Шляпа зачерпнула воздух перед перепуганным лицом эльфийки. И та исчезла вместе со своими оковами.
- Какая жалость! - шляпа возвратилась на голову Флейтиста. - Я почти поверил, что при должном воспитании и вблизи сливающихся Путей она станет более общительной и сговорчивой.
Мне не было жаль эльфийку. Отчего я должен лить по ней слезы, если ее сородичи хладнокровно приговорили нас к гибели.
- Валентин. Что делать? - не удержался я. - Нас же убьют.
- Не всех, а только меня, если не испугаются моих угроз, - возразил он. - Вы останетесь там не-знаю-где. Не факт, что на новом месте будет хуже, чем здесь. Вдруг вам понравится?

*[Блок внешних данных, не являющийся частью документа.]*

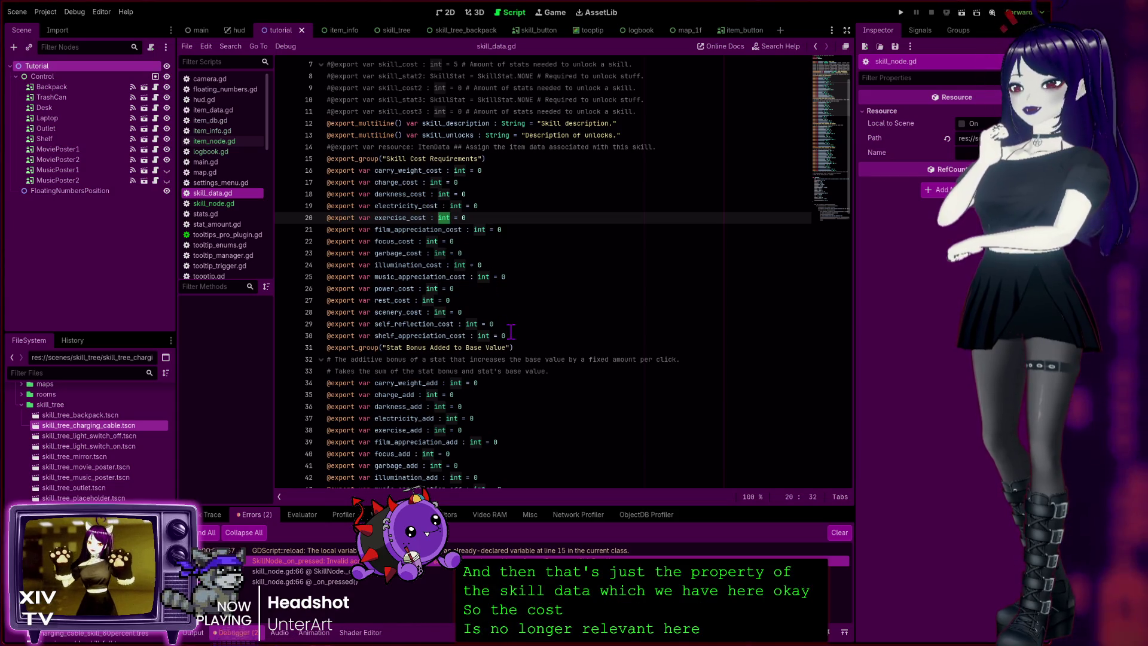
mouse_move(517, 335)
left_mouse_down()
mouse_move(419, 312)
mouse_move(311, 172)
left_mouse_up()
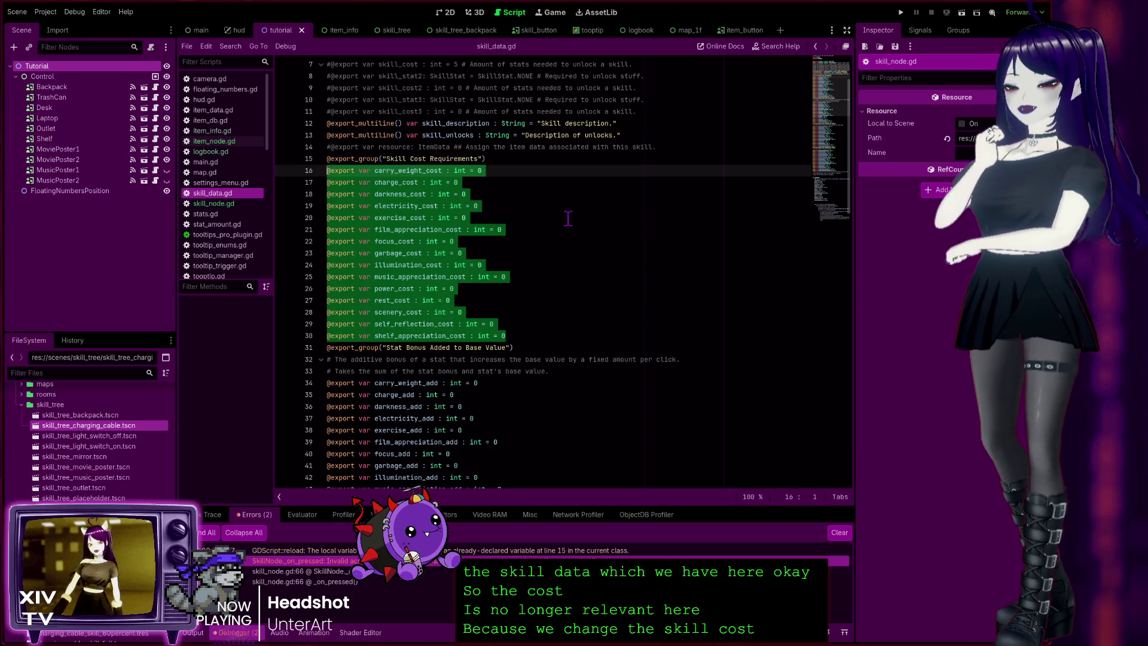
scroll(490, 333, "up", 2)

- Не смей так говорить! - выкрикнул я, позабыв о спящей сестре. - Не смей! Тут мой дом. Тут! И родители тоже, и школа, и друзья. И вообще, у меня планы на собственную жизнь!

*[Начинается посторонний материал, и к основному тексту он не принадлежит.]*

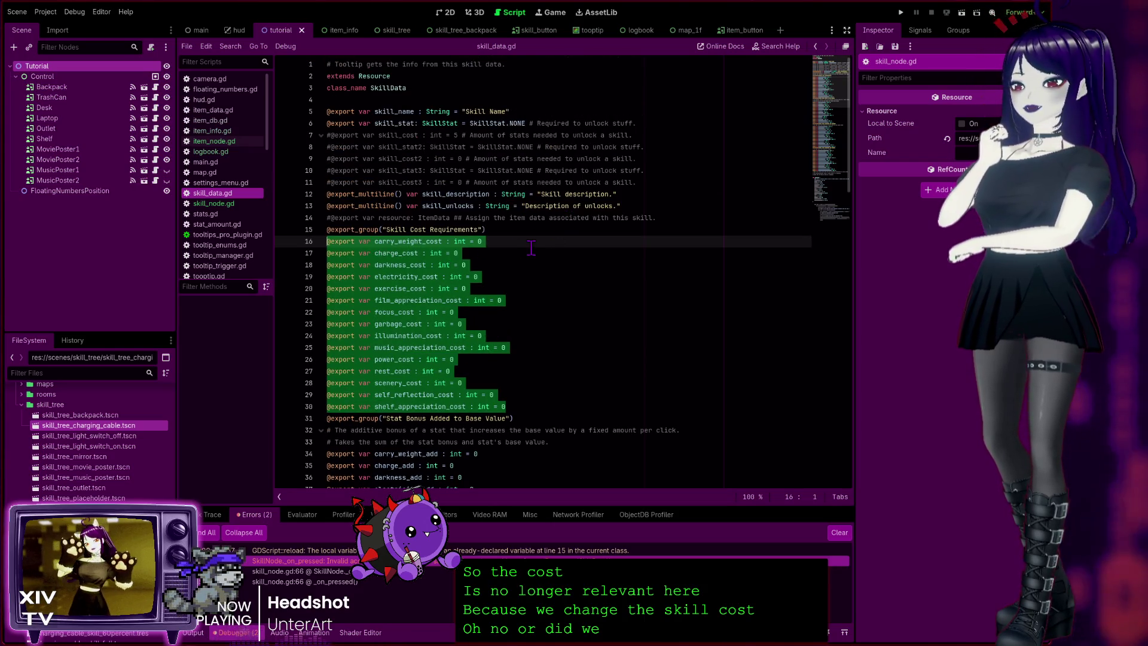
left_click(425, 242)
double_click(367, 241)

- Знаешь, и у меня планы, запальчивый молодой человек.
Флейтист вдруг встал во весь рост, и я осознал - какой я по сравнению с ним кроха. Шляпа его едва не касалась балок. Фигура защитника расправилась, стала шире, кисти рук и лицо засветились изнутри.
- Я устал мотаться по Вселенной, отвечая на вызовы то одного, то другого чародейчика. Многие из них понятия не имеют ни о моей родине - Запредельном, ни о том, что я тоже способен мыслить, чувствовать, желать.
- Ты меня… нас бросишь? - жалобно спросил я, и так понимая - я не имею права на его жизнь.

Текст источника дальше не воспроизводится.